**REQUIRED TASK:** Can you echo, line for line, the part of the material that opens with the line containing "Rendered at 1500 by 1125 pixels." and closes with the line containing "text_box Software process"?

**RAW DATA:**
□ □ □ □ □ □ □

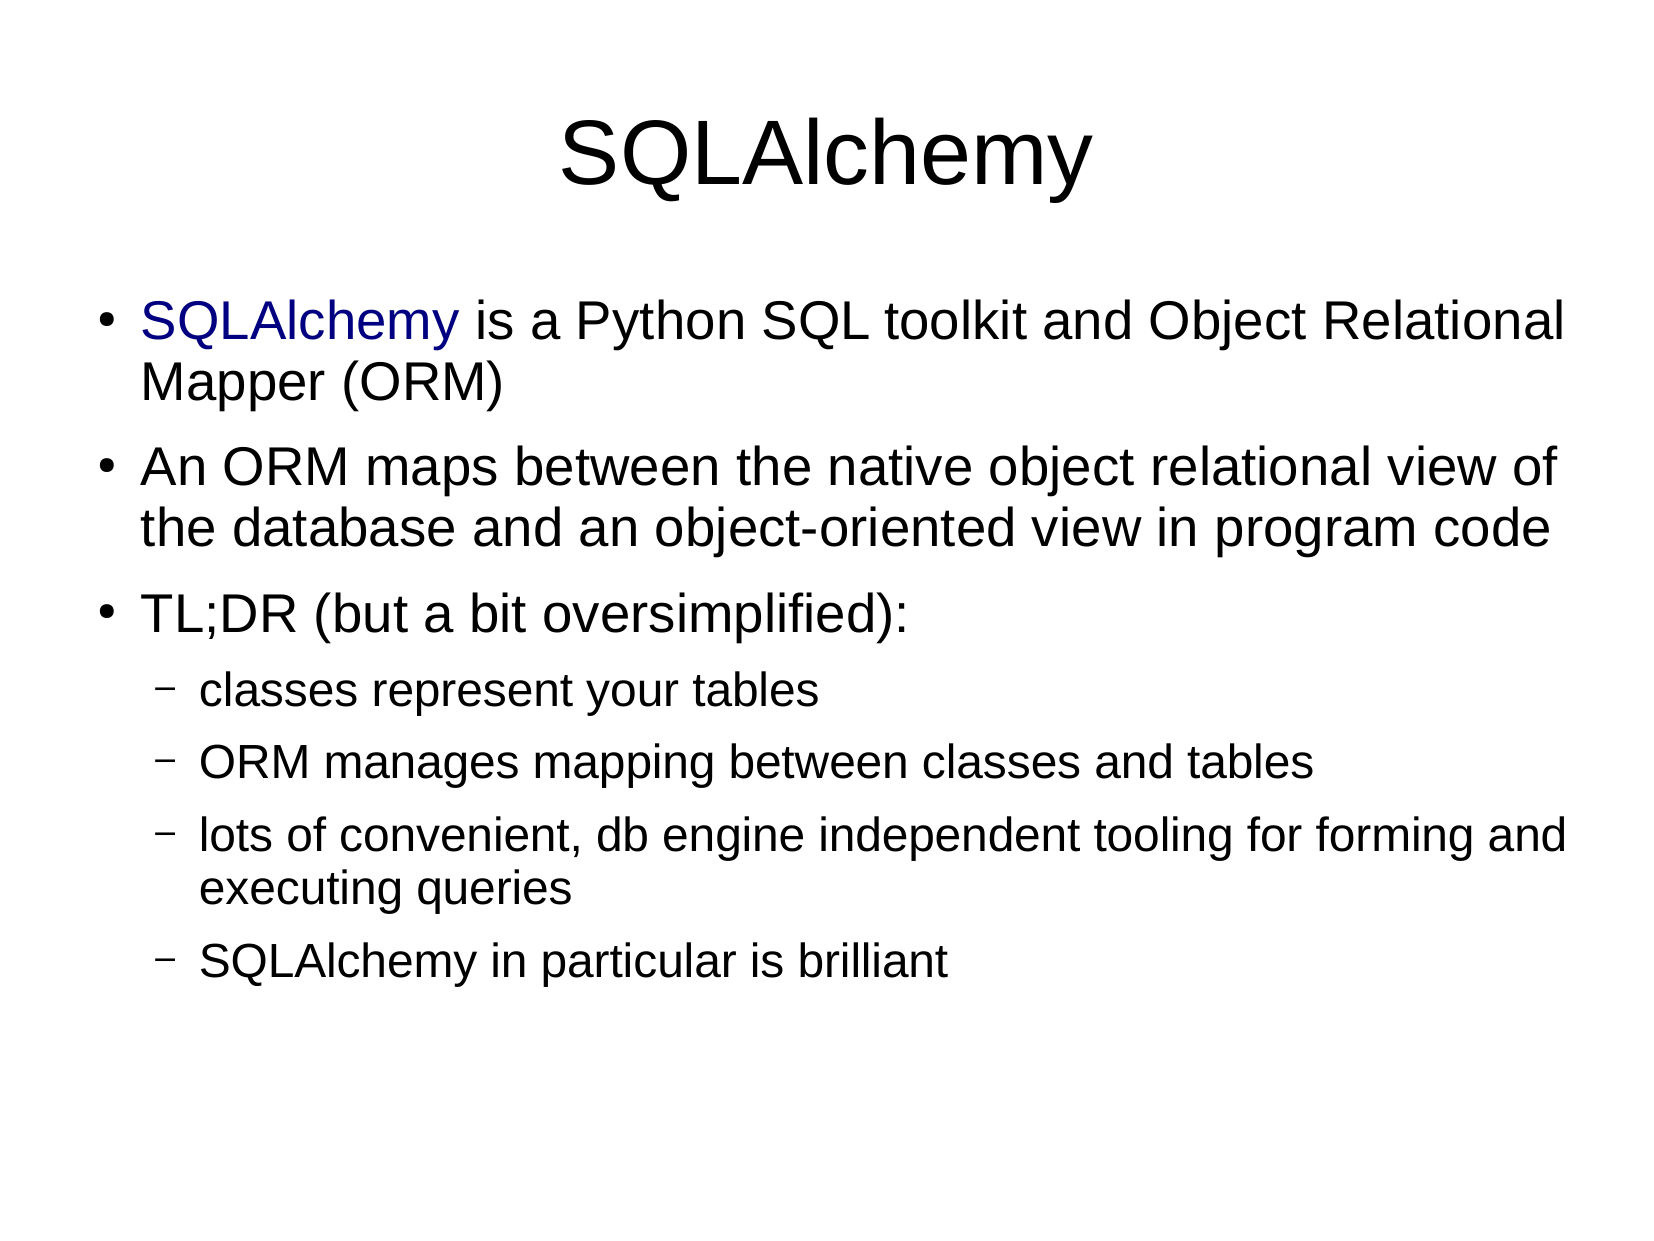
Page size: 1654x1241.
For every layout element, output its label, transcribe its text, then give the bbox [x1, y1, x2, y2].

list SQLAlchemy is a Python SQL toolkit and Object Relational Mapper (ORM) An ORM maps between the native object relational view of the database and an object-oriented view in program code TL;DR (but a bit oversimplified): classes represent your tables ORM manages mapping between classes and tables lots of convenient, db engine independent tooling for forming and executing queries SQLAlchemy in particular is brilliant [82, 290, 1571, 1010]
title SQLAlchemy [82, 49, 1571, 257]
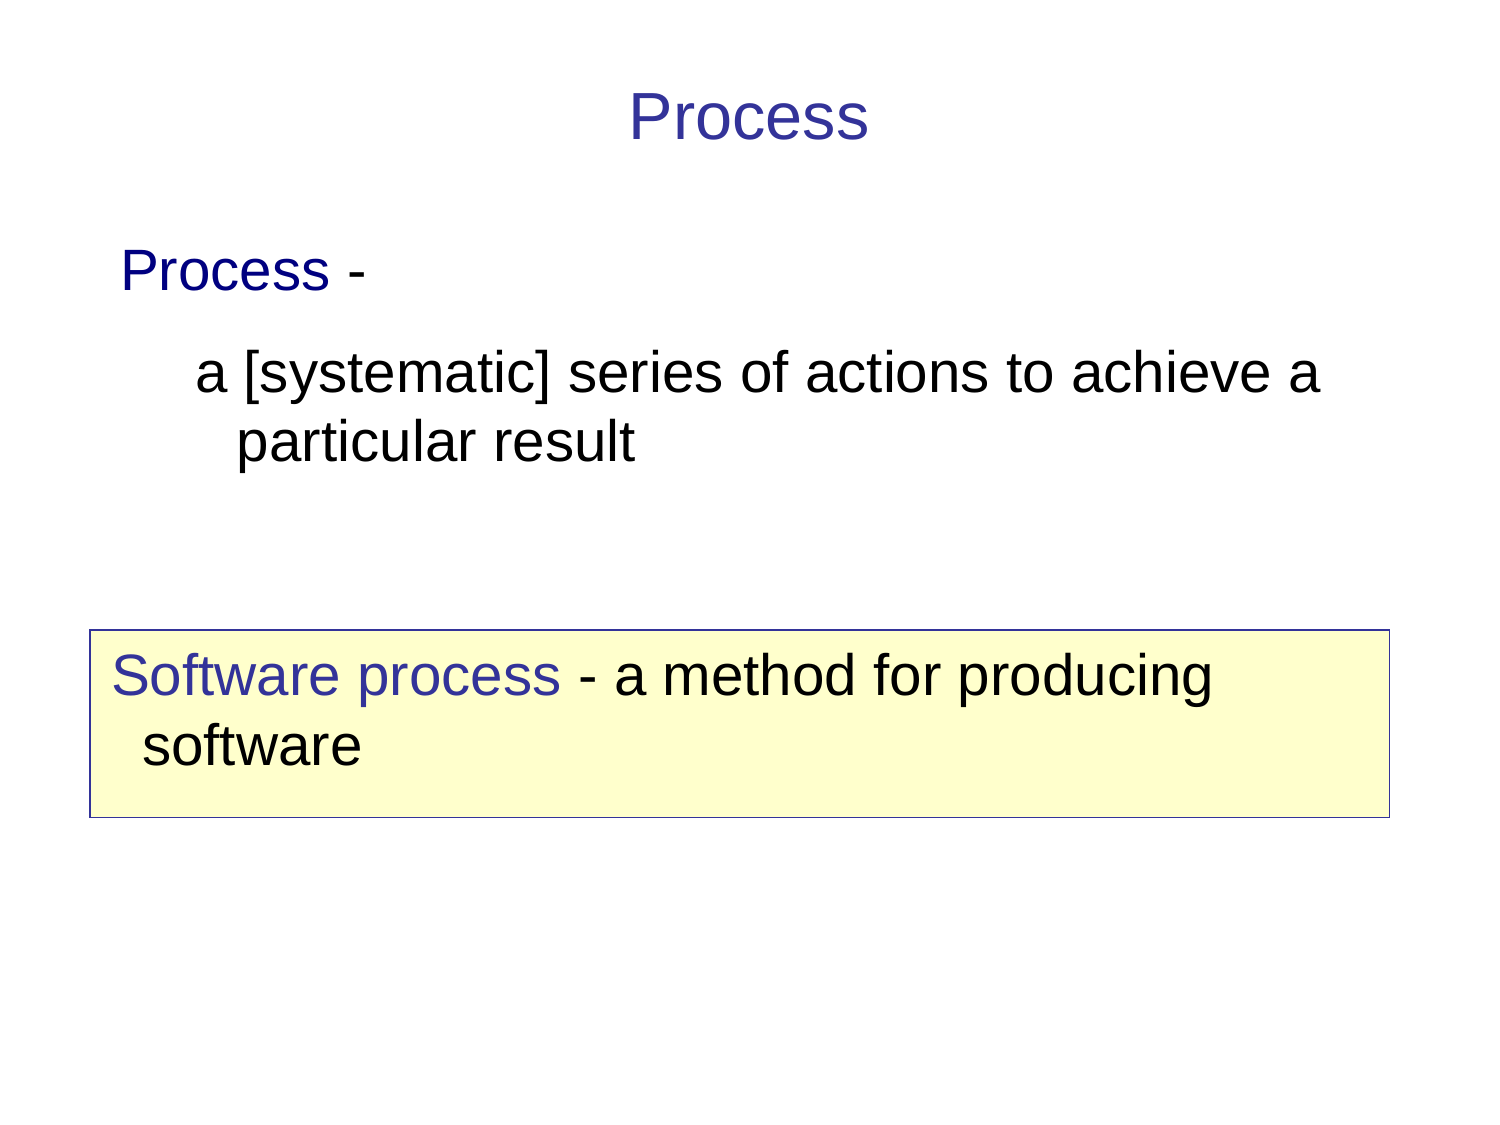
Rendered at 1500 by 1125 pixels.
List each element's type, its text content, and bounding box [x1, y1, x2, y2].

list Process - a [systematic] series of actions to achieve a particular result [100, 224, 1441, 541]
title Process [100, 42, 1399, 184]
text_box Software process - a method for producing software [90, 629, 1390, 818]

□ □ □ □ □ □ □

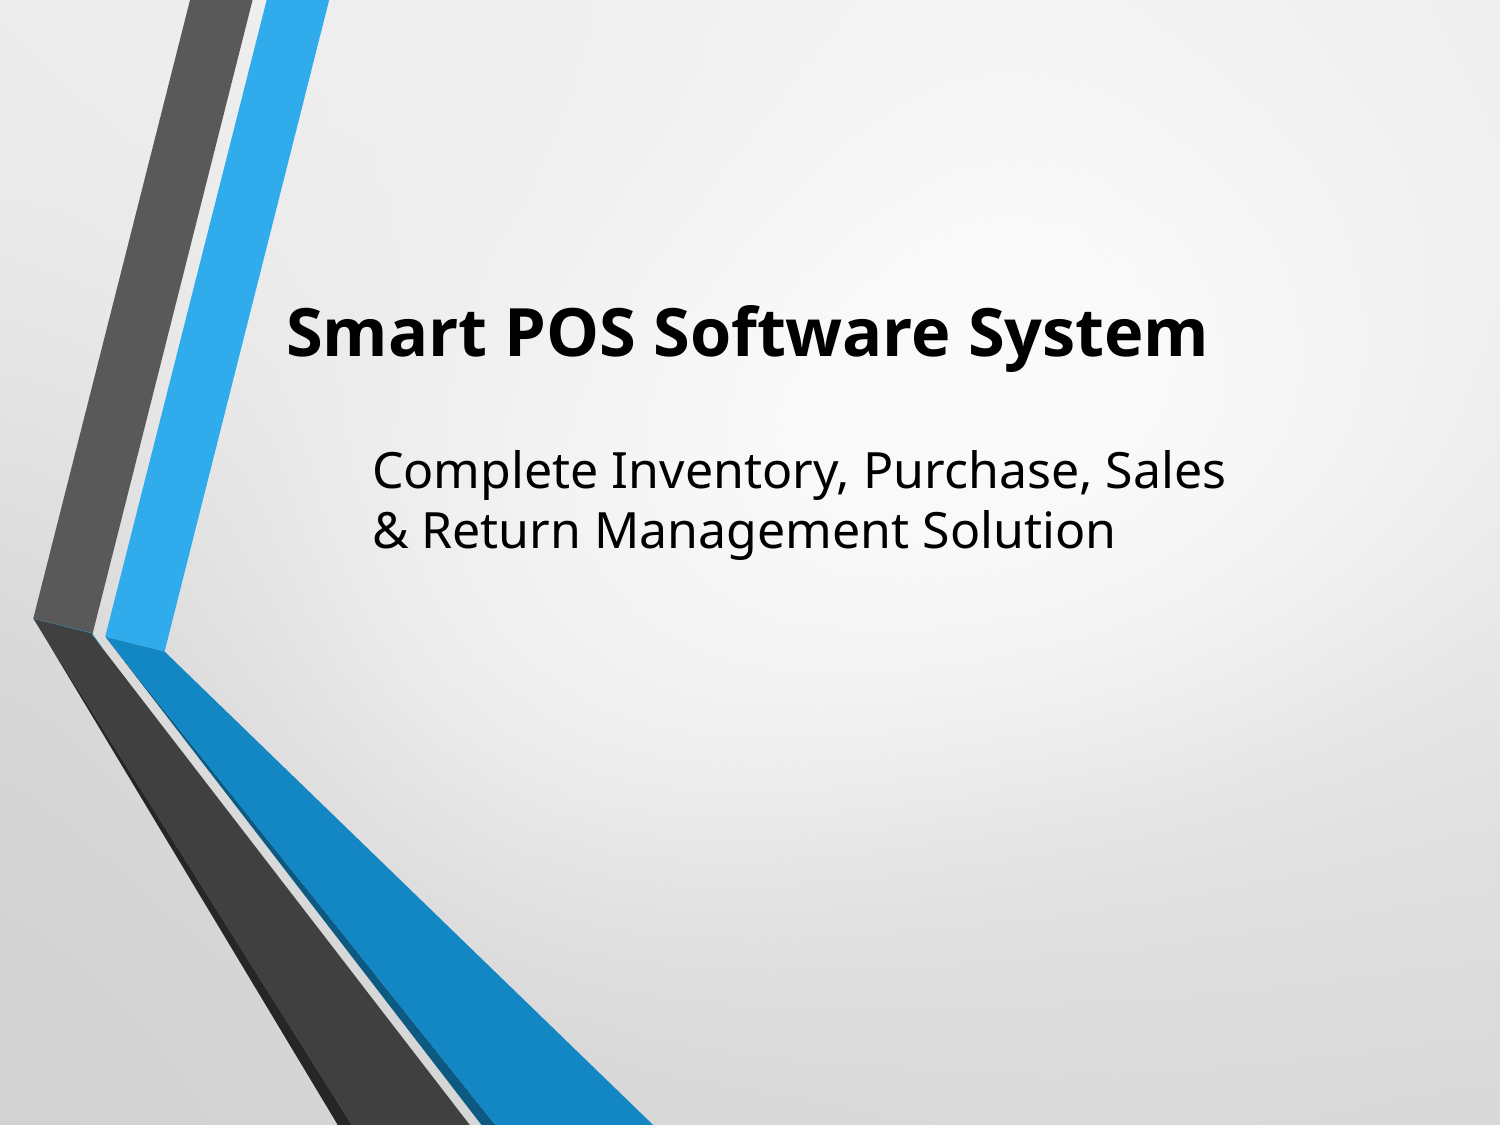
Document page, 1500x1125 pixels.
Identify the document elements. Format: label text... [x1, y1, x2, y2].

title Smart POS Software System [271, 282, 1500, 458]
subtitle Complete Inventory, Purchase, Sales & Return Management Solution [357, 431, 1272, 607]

□ □ □ □ □ □ □

**RESPONSE:**
Rendered at 1500 by 1125 pixels.
List each element's type, its text content, and bounding box [x1, y1, x2, y2].

list Process - a [systematic] series of actions to achieve a particular result [100, 224, 1441, 541]
title Process [100, 42, 1399, 184]
text_box Software process - a method for producing software [90, 629, 1390, 818]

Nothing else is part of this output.